Durham 210 for 8 (Trevaskis 54) v Sussex
Cameron Bancroft has immersed himself in yoga to detach himself from the pressures of a professional cricketer since he was one of the Australian players nabbed for ball tampering.
On his Championship debut for Durham, Bancroft barely got out of the meditation stage. Many times, Cameron, we can become so stressful that we forget moving our body is even an option. Such as making 33 from 159 balls on a testing Chester-le-Street pitch in April. A responsible innings with an undercurrent of guilt.
The responsibility of captaincy might allow him to flourish; it might load anxiety upon him. The decision has not been universally welcomed in these parts, although in Durham's defence there were no other irresistible candidates.
What is certain is he will learn a lot about himself, just as he did when, at such a young age, he became a figure of national opprobrium. He has talked of being in "a grieving phase". He has had counselling. He has sought self-improvement.
It was sandpaper rubbed on a ball, it was underhand, it deserved some form of punishment, but hell, people have shoved worse things down their trousers.
Finding fault in others has become our favourite blood sport.
As Bancroft begins the next phase of career rehabilitation in England, and - one hopes - learns not to be so judgmental on himself, he might have yearned to hit the mat for an emergency yoga session, but instead underneath his feet was the most challenging county surface in the country, one where in the past three seasons the average first-innings score has been a touch under 200.
Paul Collingwood, his predecessor as captain, a man ingrained in north-eastern life, became so used to the opposition exercising their right to bowl first here that he didn't bother to take a coin into the middle. When Dawid Malan, Middlesex's captain, requested a toss in his last Championship match, Collingwood emptied out his pockets and offered to play Rock, Paper, Scissors instead.
Reach out and fling your arms to the sky, you wanted Bancroft's yoga teacher to shout as he watched every ball suspiciously. But unless yoga teachers have started wearing overcoats and woolly hats, there was not a yoga teacher around to help him, not even one long retired.
If a yoga teacher did exist, she existed as a small, positive voice in Bancroft's mind. Cast aside the guilt and allow positive emotions to flood over you. Om. Imagine how wonderful it must be to free your body from its robot precision. Om. Experience how freeing it would feel to trust your body's movements completely, knowing it has a perfect strength and rhythm of its own. Om.

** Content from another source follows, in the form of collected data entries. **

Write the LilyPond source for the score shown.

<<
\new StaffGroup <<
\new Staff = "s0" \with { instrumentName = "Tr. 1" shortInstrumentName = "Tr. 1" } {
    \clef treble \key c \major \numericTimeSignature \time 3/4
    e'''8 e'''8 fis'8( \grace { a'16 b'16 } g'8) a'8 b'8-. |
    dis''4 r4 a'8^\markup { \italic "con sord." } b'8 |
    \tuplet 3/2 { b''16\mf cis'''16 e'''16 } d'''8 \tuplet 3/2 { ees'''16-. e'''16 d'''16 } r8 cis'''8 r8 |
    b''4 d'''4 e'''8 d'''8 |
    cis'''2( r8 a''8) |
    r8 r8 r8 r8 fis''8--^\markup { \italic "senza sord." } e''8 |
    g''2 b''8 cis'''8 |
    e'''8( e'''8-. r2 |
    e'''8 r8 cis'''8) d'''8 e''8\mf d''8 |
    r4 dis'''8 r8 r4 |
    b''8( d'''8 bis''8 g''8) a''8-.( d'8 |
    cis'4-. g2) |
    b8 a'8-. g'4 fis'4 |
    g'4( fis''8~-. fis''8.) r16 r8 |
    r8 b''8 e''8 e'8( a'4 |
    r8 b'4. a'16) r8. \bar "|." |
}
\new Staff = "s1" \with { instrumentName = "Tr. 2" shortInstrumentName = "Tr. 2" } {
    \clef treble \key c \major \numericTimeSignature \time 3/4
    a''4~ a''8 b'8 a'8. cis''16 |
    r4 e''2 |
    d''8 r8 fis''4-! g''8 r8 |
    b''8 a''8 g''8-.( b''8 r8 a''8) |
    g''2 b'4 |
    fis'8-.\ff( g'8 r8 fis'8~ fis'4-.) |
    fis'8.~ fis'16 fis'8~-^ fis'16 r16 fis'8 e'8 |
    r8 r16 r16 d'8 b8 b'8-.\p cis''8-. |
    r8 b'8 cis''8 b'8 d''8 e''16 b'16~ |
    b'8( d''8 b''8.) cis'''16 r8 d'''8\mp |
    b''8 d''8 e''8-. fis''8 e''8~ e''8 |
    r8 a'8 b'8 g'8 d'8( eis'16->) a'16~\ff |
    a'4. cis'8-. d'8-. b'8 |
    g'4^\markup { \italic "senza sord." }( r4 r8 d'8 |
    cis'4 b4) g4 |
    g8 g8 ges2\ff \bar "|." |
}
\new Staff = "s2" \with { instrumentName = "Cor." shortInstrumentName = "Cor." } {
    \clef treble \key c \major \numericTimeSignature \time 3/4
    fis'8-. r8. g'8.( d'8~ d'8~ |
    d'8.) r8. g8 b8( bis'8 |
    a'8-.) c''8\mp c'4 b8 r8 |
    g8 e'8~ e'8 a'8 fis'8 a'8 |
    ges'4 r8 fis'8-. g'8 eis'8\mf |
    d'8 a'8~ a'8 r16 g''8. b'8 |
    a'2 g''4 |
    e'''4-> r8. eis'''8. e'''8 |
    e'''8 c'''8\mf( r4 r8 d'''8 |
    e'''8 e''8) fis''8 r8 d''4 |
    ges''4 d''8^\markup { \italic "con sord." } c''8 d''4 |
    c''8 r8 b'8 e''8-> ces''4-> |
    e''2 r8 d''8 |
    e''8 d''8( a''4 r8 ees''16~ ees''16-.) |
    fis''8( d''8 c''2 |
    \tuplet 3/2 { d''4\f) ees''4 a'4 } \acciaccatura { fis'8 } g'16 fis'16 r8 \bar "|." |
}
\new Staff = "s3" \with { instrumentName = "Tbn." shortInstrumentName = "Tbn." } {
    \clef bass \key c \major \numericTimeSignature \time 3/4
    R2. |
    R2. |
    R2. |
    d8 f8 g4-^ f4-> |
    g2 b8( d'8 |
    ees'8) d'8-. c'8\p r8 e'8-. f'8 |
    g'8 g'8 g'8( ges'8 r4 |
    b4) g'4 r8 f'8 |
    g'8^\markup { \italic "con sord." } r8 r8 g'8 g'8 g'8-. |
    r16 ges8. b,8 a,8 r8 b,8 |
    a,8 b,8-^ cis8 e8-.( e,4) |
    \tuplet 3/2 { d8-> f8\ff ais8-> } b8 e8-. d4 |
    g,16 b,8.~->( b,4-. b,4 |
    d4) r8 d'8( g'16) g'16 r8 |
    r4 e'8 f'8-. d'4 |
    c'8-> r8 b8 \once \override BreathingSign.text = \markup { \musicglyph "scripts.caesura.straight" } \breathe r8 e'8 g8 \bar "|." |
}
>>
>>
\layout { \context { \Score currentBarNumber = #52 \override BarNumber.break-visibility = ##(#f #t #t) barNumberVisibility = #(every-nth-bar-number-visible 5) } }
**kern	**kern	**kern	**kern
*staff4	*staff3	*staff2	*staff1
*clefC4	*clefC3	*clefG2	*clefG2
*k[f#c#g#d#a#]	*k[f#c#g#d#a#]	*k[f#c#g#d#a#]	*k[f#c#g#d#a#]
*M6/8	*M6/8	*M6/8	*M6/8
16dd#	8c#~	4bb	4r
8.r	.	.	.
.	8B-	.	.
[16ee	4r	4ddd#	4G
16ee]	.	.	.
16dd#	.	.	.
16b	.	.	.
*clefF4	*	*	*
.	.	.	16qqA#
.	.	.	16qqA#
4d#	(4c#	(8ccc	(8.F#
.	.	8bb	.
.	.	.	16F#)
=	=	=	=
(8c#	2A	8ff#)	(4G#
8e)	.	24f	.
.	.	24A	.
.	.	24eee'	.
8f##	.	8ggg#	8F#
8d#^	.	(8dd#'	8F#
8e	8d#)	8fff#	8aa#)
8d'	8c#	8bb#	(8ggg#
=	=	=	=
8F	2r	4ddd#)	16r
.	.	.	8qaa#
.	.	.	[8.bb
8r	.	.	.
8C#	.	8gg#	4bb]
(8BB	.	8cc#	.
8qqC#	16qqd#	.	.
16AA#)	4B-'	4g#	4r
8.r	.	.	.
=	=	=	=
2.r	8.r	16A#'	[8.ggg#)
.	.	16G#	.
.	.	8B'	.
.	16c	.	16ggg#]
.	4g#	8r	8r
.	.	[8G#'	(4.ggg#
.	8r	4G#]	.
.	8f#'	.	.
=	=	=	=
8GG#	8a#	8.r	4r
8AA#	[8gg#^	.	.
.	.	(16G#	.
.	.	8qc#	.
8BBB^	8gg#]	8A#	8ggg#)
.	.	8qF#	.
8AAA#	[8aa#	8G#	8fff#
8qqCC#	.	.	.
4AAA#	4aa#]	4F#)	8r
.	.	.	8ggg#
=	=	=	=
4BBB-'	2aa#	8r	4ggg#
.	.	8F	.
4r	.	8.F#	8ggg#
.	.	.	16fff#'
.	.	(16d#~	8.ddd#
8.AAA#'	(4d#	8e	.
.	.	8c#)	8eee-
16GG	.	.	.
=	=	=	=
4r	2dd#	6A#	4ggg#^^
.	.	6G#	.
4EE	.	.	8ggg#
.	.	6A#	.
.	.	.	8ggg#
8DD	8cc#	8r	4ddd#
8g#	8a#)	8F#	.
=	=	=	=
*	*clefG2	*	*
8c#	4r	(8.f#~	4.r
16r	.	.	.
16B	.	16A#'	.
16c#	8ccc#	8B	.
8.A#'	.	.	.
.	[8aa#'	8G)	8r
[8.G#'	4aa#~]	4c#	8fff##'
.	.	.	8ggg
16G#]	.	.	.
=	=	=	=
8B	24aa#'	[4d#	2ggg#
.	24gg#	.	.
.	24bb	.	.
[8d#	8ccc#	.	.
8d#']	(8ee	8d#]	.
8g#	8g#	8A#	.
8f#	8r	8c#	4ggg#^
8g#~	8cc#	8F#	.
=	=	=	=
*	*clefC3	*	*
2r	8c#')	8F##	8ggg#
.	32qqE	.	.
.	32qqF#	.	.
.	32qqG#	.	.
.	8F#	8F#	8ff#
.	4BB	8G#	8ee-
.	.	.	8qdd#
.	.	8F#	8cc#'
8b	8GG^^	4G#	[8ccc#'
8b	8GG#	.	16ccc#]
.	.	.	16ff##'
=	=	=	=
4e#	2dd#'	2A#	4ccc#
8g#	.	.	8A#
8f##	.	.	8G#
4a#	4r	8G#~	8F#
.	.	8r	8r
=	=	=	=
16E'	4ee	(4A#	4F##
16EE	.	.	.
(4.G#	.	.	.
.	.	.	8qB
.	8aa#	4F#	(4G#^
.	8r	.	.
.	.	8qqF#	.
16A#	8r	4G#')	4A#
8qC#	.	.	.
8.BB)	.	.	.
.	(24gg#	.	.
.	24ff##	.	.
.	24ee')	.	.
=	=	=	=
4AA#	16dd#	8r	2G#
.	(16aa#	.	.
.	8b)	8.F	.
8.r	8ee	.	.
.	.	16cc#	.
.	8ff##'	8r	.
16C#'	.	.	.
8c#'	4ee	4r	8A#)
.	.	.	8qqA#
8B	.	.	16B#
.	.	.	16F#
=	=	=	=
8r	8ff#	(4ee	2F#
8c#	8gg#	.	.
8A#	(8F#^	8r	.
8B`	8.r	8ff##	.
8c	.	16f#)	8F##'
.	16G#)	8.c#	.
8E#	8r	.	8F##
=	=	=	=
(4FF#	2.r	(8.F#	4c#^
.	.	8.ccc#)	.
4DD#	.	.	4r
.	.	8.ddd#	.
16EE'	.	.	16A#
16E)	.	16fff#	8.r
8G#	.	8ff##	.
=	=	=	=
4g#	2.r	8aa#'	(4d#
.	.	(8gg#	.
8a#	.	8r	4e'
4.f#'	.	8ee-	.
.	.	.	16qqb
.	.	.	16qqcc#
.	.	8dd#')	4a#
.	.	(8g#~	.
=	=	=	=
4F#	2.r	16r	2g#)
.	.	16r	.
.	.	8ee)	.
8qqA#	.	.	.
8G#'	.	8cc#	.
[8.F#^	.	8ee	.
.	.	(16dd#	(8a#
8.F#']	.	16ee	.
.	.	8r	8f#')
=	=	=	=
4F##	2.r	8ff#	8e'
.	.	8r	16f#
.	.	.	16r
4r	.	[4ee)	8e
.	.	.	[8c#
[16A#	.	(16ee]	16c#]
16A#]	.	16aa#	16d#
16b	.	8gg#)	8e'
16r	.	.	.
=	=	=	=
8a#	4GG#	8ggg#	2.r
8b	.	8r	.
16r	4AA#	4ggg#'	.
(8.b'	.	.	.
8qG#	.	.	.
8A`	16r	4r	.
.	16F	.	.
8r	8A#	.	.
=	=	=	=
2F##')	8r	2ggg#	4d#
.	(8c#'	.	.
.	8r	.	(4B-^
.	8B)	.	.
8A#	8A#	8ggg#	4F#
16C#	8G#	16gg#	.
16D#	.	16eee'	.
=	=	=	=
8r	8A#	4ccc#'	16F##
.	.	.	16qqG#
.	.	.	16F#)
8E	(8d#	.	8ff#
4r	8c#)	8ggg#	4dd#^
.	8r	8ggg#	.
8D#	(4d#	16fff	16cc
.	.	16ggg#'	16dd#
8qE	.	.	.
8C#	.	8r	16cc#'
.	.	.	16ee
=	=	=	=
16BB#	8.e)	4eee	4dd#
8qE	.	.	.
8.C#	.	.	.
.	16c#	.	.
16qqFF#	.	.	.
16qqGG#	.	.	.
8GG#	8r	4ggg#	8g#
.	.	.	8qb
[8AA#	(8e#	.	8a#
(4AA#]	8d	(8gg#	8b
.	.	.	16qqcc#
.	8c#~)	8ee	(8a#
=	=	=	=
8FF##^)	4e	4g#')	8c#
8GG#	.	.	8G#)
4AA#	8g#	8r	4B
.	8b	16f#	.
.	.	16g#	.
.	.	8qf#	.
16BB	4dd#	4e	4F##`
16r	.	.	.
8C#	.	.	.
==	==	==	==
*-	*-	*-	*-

For long periods, as Sussex's attack probed away, there was not as much as a Downward Dog in sight; a Warrior 2 was but a distant dream.
Movement, Sinnerman, is the embodiment of life. Trust your body's instincts completely. That little drive through extra cover against David Wiese an hour or so ago soothed your soul. The world must sometimes feel like it's closing in, but don't worry, that's just mid-on and mid-off moving closer. Breath in and stretch to the right. Breath out and stretch to the left. Now fling your arms again through extra cover. That's right, another boundary.
Now your body is warming up, let's extend that stretch. Movement can proclaim your own existence and help you relish the feeling of being alive. Live your life intensely, physically, spiritually. Respond naturally to the ball as Wiese's outswinger curves towards you. Block out the sensation of the ball deflecting to first slip, of Chris Jordan wrapping his hands around the ball by his bootlaces.
Don't worry if you don't execute it perfectly, improvement will come.
For a batsman with eight Tests behind him, and ambitions to play in the Ashes, Bancroft did not entirely come to terms with English pitches in a spell at Gloucestershire. He has spent time saying he is a better person now, as he feels he must, but it is time to put all that behind him and concentrate on becoming a better cricketer.
There was one entertaining innings played at Emirates Riverside on the first day: a maiden Championship 50 in only his third first-class game for Liam Trevaskis, who likes a square drive and whose path was eased by Bancroft's wearing down of Sussex's attack. Trevaskis is 19, from over the Pennines in Cumbria, and as far as we know has never sandpapered a cricket ball. Life is a lot easier that way.